▶ AVAILABLE RECORDS:
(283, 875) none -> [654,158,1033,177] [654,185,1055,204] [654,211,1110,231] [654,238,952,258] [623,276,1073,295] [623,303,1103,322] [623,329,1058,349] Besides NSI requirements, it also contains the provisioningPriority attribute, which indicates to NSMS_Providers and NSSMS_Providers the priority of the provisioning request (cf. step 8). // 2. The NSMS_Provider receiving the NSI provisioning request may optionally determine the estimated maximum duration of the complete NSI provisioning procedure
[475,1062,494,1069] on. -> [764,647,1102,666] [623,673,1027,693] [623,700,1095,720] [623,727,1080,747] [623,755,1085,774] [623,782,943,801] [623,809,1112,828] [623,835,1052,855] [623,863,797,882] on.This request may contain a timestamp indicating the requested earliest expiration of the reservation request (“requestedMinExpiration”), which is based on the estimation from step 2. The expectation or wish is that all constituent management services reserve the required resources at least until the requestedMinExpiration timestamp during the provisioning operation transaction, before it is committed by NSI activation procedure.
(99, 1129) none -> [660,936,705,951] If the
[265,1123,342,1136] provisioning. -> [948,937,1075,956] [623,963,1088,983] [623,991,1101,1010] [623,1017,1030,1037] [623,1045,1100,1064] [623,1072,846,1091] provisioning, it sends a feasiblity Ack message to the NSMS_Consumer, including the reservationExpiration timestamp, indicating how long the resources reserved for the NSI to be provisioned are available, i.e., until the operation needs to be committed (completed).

...

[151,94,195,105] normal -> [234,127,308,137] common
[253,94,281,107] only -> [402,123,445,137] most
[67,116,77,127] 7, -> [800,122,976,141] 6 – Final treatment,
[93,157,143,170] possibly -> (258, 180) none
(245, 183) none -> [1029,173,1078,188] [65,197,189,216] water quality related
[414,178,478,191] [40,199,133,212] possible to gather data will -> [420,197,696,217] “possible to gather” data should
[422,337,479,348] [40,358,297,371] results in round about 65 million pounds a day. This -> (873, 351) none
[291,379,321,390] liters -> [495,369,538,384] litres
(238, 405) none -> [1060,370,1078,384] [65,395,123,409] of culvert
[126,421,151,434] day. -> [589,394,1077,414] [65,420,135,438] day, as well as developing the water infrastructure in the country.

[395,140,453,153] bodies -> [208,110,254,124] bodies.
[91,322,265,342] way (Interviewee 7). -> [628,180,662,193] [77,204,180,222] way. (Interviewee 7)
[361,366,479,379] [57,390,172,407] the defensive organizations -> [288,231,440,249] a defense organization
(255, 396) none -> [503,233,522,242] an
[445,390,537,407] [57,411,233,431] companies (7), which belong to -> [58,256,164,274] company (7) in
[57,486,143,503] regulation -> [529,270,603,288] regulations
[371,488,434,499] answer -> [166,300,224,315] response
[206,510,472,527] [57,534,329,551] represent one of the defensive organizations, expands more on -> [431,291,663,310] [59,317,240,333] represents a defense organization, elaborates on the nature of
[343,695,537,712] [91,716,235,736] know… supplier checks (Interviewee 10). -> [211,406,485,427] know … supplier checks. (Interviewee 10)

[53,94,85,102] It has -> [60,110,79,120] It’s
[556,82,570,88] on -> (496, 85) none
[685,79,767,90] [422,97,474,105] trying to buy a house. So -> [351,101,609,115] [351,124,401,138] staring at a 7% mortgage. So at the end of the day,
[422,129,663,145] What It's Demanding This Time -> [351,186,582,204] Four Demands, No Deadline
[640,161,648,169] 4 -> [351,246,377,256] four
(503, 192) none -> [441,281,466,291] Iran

▶ WORK REQUIRED: What lines in the data above contain the word "organizations"? Show them all.

▶ WRITTEN REPLY:
[361,366,479,379] [57,390,172,407] the defensive organizations -> [288,231,440,249] a defense organization
[206,510,472,527] [57,534,329,551] represent one of the defensive organizations, expands more on -> [431,291,663,310] [59,317,240,333] represents a defense organization, elaborates on the nature of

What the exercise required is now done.